Key words: Dispersal, ecological impact, freshwater bodies, invasive alien species, lakes, rivers.

1. Invasive alien species are recognized as a significant anthropogenic threat to freshwater ecosystems, because they may bring about the local extinction of native species and the collapse of habitat types of special conservation concern.
2. The Water Framework Directive (WFD) is an important legislative tool for the protection of water bodies in the European Union. It requires the assessment of the ecological status of water bodies and the enforcement of measures for water bodies that fail to achieve at least "good" ecological status. However, the WFD does not explicitly mention alien species.
3. This article presents a three‐tiered approach for the incorporation of data on alien species into WFD assessments of freshwater bodies in Norway.
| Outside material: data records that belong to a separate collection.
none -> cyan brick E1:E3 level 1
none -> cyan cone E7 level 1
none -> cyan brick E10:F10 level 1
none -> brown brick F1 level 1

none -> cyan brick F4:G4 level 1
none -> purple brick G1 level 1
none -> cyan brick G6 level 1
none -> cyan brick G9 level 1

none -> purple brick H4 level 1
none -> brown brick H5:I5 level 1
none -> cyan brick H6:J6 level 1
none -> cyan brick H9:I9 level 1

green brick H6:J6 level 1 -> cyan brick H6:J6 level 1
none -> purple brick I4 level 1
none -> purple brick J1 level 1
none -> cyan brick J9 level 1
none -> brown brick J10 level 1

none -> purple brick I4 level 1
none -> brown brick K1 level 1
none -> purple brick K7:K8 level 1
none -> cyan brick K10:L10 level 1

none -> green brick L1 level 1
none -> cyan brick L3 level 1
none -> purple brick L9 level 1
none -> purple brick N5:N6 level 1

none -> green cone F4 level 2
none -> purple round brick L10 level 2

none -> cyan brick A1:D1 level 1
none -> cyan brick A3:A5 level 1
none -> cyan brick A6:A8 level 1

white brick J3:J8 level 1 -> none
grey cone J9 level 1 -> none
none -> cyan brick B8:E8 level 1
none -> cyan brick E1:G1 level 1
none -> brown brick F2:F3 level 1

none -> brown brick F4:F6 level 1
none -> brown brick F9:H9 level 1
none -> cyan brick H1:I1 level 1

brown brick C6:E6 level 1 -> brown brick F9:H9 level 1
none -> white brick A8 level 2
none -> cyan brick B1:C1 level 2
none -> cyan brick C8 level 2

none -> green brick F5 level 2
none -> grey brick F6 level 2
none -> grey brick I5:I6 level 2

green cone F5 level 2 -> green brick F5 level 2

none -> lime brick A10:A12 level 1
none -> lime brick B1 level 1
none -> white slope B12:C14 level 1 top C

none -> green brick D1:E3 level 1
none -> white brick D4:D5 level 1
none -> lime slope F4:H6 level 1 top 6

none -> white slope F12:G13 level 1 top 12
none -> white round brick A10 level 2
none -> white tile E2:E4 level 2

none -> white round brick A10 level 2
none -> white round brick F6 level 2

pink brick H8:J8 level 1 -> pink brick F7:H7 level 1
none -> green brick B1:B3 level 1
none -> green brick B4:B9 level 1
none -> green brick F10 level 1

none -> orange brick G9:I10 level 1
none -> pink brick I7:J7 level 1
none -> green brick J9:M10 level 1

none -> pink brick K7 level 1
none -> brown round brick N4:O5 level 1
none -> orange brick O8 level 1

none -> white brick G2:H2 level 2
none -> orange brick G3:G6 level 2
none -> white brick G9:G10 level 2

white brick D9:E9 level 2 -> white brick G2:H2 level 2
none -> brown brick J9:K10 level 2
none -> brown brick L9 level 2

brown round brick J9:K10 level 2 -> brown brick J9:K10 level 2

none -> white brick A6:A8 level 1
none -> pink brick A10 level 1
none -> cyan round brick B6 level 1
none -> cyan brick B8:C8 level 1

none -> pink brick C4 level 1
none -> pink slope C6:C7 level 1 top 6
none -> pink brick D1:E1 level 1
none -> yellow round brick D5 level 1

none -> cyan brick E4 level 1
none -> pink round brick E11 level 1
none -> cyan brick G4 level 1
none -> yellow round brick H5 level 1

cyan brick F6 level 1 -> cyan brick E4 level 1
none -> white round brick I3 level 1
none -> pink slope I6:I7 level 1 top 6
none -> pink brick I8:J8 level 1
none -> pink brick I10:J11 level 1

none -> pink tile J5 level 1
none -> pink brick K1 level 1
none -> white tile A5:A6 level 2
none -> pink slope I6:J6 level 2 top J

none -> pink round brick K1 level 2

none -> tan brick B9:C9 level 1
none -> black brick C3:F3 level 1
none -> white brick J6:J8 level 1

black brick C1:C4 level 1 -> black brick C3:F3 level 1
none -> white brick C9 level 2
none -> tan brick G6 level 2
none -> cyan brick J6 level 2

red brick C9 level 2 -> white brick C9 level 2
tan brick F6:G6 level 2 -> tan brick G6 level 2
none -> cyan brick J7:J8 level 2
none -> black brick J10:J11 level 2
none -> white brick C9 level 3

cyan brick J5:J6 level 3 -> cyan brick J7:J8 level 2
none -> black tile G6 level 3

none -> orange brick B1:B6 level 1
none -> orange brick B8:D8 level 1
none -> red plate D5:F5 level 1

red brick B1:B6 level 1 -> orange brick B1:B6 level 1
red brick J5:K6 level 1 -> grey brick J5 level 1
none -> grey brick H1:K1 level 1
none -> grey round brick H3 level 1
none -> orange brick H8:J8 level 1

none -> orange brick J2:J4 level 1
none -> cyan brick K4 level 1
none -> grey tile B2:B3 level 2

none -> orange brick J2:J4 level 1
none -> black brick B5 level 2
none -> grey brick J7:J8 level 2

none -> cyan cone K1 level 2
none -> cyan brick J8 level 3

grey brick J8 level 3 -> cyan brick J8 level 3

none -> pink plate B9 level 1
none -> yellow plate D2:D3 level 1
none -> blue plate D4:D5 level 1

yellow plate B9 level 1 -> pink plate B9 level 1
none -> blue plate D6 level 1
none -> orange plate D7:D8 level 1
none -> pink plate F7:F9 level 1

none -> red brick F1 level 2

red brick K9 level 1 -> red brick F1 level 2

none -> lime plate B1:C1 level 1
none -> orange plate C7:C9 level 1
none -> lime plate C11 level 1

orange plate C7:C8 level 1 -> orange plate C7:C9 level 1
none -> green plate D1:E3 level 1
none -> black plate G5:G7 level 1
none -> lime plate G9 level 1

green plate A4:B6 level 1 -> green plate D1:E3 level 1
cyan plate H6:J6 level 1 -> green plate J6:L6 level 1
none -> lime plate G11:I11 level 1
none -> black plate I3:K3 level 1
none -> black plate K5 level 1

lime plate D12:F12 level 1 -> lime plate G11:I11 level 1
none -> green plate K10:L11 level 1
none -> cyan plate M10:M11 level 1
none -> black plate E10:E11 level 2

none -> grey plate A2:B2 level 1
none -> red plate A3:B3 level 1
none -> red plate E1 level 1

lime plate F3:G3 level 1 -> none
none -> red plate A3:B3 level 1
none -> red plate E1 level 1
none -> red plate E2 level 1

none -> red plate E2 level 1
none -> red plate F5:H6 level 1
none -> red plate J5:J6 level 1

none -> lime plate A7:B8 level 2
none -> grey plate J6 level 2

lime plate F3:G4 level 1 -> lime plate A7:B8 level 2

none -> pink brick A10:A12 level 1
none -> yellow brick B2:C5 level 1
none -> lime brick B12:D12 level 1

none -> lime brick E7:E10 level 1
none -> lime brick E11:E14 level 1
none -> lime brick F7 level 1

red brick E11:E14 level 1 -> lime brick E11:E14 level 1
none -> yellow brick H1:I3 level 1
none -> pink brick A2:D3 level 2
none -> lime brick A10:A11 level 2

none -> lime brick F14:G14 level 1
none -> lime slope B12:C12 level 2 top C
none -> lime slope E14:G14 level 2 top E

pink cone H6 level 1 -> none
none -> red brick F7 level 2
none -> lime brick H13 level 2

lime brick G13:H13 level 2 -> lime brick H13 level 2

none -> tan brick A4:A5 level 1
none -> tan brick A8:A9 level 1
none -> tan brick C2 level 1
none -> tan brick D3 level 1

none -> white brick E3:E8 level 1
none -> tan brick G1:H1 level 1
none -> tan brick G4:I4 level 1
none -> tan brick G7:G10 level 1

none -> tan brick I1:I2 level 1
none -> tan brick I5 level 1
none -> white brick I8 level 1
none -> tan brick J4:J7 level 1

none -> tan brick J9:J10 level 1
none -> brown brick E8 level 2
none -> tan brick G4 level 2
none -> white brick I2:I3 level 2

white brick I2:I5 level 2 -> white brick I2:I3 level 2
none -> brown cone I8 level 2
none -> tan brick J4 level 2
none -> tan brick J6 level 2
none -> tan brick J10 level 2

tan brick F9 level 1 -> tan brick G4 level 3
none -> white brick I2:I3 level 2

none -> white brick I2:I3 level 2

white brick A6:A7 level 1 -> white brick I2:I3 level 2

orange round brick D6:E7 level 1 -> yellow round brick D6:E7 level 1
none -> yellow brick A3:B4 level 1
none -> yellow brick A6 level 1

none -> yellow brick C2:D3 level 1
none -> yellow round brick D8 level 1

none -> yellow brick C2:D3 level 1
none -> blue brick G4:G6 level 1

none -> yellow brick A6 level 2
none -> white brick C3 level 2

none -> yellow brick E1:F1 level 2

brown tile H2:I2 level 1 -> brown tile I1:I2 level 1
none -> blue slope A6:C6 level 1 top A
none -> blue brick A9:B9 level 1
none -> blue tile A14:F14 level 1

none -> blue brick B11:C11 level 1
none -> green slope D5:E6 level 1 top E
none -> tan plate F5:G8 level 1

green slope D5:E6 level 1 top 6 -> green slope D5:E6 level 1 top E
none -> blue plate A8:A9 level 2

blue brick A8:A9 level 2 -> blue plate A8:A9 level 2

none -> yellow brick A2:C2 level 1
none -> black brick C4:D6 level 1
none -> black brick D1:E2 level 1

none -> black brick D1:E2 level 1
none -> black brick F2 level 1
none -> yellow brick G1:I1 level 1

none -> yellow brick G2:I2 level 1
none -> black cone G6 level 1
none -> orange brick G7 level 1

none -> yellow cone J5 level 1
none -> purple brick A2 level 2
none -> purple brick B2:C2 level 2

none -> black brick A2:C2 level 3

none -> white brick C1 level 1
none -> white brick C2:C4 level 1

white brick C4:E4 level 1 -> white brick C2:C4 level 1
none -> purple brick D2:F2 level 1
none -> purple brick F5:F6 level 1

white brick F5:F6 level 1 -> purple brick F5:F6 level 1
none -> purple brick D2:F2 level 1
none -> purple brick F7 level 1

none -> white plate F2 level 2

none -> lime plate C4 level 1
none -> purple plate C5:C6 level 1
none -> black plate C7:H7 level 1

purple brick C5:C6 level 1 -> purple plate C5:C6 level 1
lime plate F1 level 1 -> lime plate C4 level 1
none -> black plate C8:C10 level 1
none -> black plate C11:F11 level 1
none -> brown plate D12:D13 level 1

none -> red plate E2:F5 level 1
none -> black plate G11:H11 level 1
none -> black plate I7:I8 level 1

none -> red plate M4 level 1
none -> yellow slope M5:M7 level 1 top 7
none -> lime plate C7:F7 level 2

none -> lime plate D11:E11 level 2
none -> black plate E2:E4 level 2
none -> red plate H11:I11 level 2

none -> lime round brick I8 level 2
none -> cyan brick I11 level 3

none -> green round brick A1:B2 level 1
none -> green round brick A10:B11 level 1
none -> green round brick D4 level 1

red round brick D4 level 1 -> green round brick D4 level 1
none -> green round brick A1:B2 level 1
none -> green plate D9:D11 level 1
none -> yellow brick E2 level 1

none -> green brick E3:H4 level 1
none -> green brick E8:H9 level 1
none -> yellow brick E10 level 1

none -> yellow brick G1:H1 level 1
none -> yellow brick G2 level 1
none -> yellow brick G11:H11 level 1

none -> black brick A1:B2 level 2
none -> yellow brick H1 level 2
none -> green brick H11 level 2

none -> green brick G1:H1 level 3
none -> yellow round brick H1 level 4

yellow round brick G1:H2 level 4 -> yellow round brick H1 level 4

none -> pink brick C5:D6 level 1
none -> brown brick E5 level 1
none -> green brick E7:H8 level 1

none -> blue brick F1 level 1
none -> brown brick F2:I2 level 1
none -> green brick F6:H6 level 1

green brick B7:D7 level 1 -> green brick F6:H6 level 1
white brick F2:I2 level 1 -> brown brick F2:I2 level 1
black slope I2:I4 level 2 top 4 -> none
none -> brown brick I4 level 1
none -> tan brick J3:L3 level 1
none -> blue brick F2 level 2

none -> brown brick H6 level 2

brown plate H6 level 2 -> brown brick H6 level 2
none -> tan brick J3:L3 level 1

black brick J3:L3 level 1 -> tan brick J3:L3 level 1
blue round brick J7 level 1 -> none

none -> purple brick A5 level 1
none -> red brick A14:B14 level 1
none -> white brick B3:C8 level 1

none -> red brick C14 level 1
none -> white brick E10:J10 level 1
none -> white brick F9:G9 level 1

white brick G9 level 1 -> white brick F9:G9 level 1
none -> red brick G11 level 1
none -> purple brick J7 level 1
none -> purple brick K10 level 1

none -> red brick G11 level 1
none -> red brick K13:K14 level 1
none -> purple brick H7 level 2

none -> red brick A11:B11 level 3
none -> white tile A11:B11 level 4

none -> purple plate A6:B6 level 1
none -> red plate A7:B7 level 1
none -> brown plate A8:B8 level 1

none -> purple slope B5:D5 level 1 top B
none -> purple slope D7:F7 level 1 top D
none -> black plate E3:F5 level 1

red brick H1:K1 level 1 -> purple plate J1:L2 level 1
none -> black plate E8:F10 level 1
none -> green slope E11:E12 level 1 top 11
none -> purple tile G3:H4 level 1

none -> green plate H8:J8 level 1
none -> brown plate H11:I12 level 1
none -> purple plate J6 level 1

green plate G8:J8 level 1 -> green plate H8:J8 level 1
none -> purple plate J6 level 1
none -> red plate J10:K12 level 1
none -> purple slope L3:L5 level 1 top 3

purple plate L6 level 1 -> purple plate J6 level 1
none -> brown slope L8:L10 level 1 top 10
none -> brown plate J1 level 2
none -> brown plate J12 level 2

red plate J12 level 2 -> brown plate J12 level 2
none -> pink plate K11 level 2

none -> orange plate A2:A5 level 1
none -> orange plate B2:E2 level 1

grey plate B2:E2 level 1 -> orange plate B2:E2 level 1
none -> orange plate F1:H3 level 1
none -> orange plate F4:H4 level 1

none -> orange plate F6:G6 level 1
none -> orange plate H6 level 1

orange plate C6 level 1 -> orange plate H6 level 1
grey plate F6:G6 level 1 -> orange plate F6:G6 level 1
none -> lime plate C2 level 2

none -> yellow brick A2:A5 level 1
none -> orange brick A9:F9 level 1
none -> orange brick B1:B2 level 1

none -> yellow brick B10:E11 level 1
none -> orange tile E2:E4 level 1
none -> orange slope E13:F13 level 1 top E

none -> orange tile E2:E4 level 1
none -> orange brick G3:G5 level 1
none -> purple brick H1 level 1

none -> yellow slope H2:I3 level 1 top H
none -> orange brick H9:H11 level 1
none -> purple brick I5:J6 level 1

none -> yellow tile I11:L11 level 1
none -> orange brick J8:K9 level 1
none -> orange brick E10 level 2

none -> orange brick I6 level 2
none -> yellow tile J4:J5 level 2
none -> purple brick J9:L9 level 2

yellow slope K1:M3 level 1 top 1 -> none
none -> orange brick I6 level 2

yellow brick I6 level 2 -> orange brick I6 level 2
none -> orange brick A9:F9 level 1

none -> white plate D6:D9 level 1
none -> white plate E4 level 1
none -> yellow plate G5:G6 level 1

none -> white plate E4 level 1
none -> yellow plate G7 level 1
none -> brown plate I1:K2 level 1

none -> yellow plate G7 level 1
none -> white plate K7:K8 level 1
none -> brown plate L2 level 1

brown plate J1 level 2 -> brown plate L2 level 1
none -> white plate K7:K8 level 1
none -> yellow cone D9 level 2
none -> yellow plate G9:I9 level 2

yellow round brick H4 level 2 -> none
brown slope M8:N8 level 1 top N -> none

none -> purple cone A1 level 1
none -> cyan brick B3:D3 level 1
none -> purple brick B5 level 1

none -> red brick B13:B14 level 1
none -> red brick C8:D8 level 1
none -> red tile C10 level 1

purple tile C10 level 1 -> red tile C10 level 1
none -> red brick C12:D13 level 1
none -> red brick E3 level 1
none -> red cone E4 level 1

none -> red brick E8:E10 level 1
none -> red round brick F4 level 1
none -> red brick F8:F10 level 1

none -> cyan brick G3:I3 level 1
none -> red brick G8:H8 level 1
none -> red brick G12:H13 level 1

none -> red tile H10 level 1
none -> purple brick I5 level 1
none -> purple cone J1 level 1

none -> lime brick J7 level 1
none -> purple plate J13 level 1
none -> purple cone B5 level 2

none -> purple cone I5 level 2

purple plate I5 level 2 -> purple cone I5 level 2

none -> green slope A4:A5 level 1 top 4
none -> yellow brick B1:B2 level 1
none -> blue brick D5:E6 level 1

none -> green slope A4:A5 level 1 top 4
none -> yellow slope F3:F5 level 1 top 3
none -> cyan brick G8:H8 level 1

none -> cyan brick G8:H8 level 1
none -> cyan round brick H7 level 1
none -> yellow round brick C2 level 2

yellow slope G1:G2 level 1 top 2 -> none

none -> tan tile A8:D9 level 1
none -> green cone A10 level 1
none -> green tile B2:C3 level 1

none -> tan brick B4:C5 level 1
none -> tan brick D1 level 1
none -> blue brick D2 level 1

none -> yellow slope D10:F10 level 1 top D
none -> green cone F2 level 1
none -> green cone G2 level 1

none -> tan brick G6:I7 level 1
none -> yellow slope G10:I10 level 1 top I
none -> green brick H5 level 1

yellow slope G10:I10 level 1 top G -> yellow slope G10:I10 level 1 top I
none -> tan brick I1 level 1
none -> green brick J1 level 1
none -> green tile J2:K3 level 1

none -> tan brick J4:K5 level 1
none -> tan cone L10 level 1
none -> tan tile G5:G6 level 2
If relevant data on WFD parameters are available for the water body under consideration, its ecological status should be inferred from those data. Otherwise, ecological status should be assessed using evidence of the effects that the alien species have on biological quality elements in comparable water bodies. If neither of these options is feasible, the ecological status should be classified according to the ecological effect score of the alien species present, as obtained from the Generic Ecological Impact Assessment of Alien Species (GEIAA).
4. It is further recommended that a water body cannot be assigned "high ecological status" if at least one alien species is present. If more than one alien species is present, the status is determined by the species with the highest impact.
5. Ecological, geographical, historical, and taxonomic delimitation criteria for this assessment method are presented, together with a list of the alien species that at present fulfil these delimitations in Norway.
6. The management implications of the recommendations are that more Norwegian freshwater bodies are likely to require measures, and that further data must be collected. Most of the recommendations are transferable to other countries, although they may require adjustment.